[Records from a dataset]
┌──

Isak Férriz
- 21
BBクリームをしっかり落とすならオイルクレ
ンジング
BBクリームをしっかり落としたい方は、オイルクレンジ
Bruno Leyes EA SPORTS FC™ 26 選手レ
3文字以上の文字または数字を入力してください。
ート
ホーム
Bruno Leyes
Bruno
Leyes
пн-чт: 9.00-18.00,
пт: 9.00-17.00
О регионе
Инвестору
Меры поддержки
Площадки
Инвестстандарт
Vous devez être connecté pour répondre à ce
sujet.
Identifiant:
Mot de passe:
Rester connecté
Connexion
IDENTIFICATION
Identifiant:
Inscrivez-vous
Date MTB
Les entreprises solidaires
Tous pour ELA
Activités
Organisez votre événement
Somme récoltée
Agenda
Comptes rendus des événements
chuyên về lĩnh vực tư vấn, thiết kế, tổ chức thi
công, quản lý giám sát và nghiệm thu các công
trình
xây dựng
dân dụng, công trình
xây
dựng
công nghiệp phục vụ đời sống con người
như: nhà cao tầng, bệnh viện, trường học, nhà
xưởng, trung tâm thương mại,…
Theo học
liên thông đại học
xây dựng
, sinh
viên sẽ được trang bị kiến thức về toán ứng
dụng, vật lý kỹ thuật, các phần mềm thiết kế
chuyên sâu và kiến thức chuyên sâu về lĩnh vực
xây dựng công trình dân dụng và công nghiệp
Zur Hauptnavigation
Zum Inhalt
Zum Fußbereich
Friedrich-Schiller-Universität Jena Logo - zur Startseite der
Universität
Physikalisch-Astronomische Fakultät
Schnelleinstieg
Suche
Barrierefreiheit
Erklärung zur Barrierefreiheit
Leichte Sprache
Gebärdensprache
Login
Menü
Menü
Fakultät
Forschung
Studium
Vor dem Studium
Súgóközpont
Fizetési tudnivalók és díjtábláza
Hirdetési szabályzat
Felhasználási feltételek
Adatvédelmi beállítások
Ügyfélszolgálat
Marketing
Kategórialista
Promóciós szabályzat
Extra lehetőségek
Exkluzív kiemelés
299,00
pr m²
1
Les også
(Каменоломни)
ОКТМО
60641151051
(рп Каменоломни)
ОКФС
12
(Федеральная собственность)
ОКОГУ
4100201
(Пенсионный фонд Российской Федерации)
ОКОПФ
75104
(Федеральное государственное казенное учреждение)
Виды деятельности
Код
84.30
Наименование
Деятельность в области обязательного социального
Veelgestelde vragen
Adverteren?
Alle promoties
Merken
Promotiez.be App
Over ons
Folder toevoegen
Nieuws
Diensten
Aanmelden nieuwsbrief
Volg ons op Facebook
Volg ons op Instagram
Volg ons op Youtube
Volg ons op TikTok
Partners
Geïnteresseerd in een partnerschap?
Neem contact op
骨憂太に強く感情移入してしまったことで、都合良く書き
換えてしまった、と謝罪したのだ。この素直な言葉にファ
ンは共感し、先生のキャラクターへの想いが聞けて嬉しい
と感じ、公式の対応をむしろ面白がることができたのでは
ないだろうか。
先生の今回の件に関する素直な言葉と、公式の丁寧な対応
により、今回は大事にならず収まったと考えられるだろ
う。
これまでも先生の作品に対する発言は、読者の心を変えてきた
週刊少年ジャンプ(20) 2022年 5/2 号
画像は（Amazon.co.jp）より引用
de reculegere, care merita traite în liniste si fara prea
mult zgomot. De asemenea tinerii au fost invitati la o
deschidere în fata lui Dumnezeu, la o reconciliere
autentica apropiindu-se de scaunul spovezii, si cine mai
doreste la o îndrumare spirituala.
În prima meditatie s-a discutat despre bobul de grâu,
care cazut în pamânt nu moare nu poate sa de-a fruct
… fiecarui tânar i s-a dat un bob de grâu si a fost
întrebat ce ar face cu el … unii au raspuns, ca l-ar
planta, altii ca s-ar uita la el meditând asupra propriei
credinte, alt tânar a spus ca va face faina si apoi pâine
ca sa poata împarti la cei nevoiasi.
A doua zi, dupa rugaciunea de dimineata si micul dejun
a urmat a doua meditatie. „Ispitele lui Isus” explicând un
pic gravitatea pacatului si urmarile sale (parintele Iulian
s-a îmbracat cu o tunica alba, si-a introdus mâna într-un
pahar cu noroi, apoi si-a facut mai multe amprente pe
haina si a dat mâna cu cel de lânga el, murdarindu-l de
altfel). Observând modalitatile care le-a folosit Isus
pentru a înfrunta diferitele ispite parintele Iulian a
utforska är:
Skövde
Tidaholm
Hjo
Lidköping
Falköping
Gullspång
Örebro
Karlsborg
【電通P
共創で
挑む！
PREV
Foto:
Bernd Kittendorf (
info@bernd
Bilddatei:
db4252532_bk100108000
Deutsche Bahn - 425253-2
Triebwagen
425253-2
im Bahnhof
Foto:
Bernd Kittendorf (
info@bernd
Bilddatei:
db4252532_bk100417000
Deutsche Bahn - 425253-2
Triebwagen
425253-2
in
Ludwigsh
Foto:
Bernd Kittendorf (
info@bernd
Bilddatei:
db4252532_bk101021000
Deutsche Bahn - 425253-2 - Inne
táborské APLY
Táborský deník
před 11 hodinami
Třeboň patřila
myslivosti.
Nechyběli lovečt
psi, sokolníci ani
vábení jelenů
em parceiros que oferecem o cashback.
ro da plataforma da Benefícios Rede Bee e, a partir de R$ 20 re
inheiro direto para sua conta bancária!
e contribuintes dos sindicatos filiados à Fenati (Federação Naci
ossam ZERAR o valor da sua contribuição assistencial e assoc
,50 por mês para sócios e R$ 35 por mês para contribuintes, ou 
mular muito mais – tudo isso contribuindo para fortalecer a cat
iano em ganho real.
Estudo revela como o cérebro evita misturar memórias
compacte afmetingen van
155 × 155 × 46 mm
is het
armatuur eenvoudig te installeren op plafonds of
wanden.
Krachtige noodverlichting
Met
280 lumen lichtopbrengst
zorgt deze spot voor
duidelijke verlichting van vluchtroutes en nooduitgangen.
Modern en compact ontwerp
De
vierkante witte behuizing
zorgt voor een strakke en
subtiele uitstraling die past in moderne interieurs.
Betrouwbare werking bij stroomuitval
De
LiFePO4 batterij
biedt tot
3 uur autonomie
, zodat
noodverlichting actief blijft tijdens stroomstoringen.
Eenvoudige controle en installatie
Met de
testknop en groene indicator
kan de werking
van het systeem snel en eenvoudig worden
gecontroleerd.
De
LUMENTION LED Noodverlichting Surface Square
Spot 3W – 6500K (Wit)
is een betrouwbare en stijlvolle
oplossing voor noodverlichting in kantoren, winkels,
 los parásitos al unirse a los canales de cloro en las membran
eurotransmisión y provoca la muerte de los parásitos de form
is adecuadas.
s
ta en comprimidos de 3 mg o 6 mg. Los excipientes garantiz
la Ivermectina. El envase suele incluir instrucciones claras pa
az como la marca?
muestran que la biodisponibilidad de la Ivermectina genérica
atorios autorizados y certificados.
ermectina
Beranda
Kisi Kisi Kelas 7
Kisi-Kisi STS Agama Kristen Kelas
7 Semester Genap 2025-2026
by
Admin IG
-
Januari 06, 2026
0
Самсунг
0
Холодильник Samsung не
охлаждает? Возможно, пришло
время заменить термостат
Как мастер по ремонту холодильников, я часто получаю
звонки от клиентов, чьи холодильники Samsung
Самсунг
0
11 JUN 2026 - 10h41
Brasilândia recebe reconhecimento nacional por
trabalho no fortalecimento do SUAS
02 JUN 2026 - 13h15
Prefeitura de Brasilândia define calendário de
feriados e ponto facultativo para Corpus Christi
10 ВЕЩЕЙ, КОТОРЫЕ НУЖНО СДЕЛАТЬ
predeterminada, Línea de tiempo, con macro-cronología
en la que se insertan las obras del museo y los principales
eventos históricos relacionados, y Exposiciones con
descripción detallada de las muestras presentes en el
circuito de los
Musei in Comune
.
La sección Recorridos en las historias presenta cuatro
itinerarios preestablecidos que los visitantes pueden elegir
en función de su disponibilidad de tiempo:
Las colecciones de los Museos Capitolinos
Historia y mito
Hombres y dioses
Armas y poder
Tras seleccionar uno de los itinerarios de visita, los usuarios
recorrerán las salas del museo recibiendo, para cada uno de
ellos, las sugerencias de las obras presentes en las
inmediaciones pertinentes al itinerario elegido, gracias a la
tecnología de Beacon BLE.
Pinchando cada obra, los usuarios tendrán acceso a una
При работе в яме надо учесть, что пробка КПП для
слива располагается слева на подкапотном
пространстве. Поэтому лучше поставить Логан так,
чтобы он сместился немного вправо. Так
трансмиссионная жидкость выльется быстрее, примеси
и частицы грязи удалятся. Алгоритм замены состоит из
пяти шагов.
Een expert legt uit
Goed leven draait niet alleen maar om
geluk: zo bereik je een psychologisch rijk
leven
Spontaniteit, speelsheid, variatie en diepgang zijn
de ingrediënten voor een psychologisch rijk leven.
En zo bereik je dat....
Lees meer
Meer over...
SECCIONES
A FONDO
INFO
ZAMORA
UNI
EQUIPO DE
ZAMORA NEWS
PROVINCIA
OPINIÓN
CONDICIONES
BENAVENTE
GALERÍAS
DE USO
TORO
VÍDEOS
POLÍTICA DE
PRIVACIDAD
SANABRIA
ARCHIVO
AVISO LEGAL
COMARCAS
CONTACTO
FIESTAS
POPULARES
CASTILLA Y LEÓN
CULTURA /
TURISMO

└──

[Prompt] Could you pull out, word for word, the lines of the items from the very beginning through the line containing "chuyên sâu và", including both the first line and that one?

[Response area]
Isak Férriz
- 21
BBクリームをしっかり落とすならオイルクレ
ンジング
BBクリームをしっかり落としたい方は、オイルクレンジ
Bruno Leyes EA SPORTS FC™ 26 選手レ
3文字以上の文字または数字を入力してください。
ート
ホーム
Bruno Leyes
Bruno
Leyes
пн-чт: 9.00-18.00,
пт: 9.00-17.00
О регионе
Инвестору
Меры поддержки
Площадки
Инвестстандарт
Vous devez être connecté pour répondre à ce
sujet.
Identifiant:
Mot de passe:
Rester connecté
Connexion
IDENTIFICATION
Identifiant:
Inscrivez-vous
Date MTB
Les entreprises solidaires
Tous pour ELA
Activités
Organisez votre événement
Somme récoltée
Agenda
Comptes rendus des événements
chuyên về lĩnh vực tư vấn, thiết kế, tổ chức thi
công, quản lý giám sát và nghiệm thu các công
trình
xây dựng
dân dụng, công trình
xây
dựng
công nghiệp phục vụ đời sống con người
như: nhà cao tầng, bệnh viện, trường học, nhà
xưởng, trung tâm thương mại,…
Theo học
liên thông đại học
xây dựng
, sinh
viên sẽ được trang bị kiến thức về toán ứng
dụng, vật lý kỹ thuật, các phần mềm thiết kế
chuyên sâu và kiến thức chuyên sâu về lĩnh vực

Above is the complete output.